The hand trembled visibly, and the fortune teller was clever enough to
say that the girl had a very nervous temperament!

“But you are talented,” she added shrewdly, “and you will get on in
life. I see you on a ship–you are going on a long journey, and when
you return you will be strong and well.”

So she went on, while Tillie (for it was she) shook more every moment,
not alone because of the strained position she sat in, with her hand in
that of the woman’s, and her eyes glued to the ball, but because she
was worrying about getting back to school.




Several other girls went through the same sing-song fortune telling
with the slight variations of letters coming, and light and dark
friends of different grades and different shades.

Then it was Cecilia Reynolds’ turn.

“You are a leader,” the fortune teller told Cissy, noting that she
carried a small purse, “but beware of a very light and pretty girl
(Dorothy, of course). She has a way of making people think she is fond
of them, but this is all for her own ends. I see—-” and she paused
significantly, “a child–a little dark girl. She cries! What is the
matter with her? What has she done?”

Zada! Those who listened back of the curtains were dumbfounded.
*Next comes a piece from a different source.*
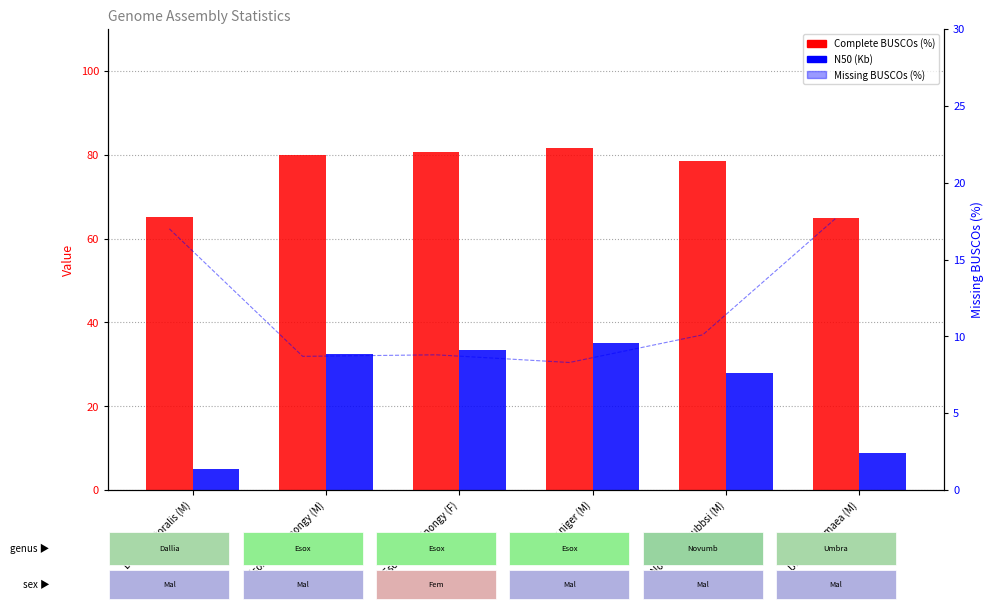

What is the label of the 3rd bar from the right?

Esox niger (M)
“She has done something she regrets very much, and she wants to tell
this light girl. Her home is far away, and she will soon return to it.
Who told her to do that thing?”

The woman gave this chance to take effect, and, while doing so, took a
fresh stick of gum. Cecilia looked on the glass. The woman came back
to it, and almost kissed it, as she pretended to look deeper into its
depths.

“Yes, and there is trouble,” she rumbled, “much trouble. But it isn’t
well to foresee trouble,” and she sighed as if that “trouble” would
break her own heart.

Cecilia was very restless. It would get late in spite of all
calculations.

It was now Jean Faval’s turn. She walked in as if used to such scenes,
had her glove off in advance, and handed out her hand as mechanically
as if offering it to a manicurist.

The woman looked at her very sharply, and it was some moments before
she spoke.

“The lines are crossed,” she said finally, “and so is your life to
be. You have a great will, but you do not allow it to have its proper
control. Your ambition is–money, and what about a letter? Who wrote
the torn letter?”

She looked from the glass ball straight into Jean’s eyes, but the
latter never flinched.

“Have you any questions to ask?” the woman inquired.
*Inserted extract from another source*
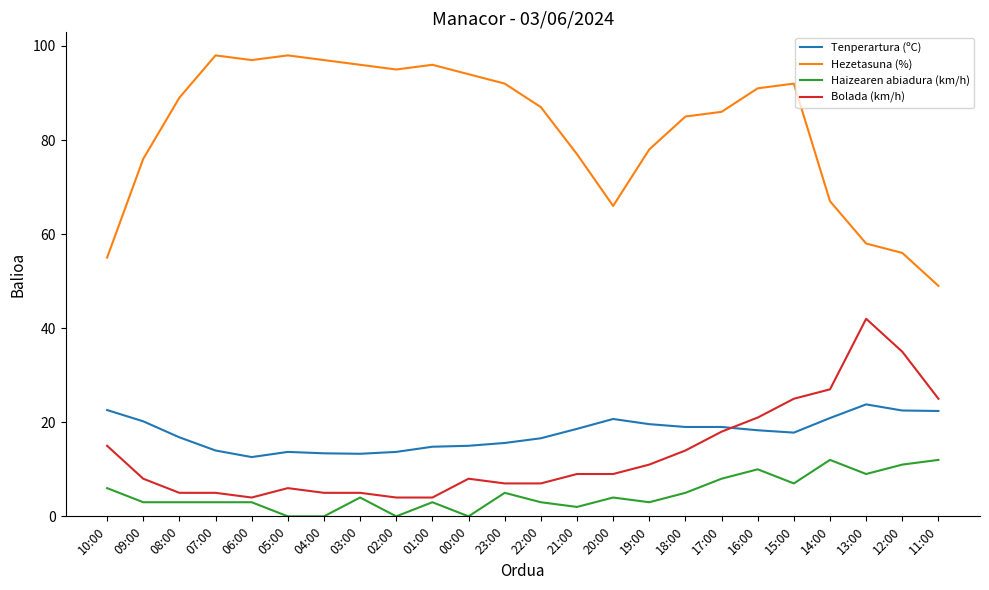

What is the total value across all series at 03:00?

118.3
Jean hesitated. Then she said: “When will I get my answer to that
letter? Is there anything in it?”

“No,” said the teller sharply. “The answer will surprise you very much.
Don’t be too sure (common advice). But this very night you will dream.
That dream is the answer to your letter.”
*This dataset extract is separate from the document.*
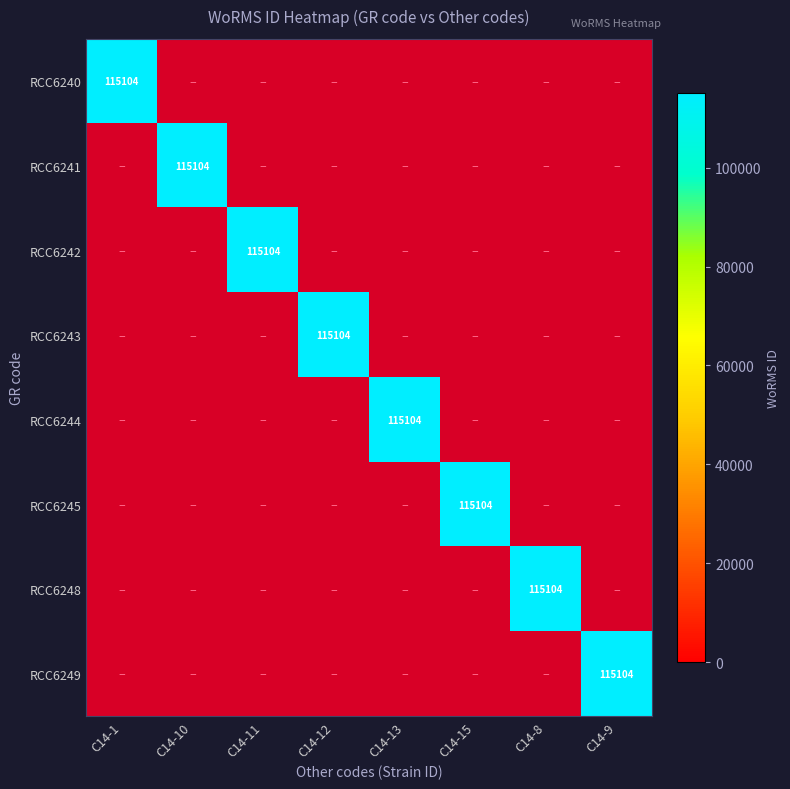

At which category is the sum across all series the highest?

C14-1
There was a perceptible titter from some place.

Then the seance was over!

Such a prattle, and such confusion as reigned among that party of girls
as they hurried back to Glenwood!

Jean alone was silent. How did that woman guess about her letter? And
she had warned her to be careful. Well, she would wait for a time at
least. She would say nothing at school about Major Dale!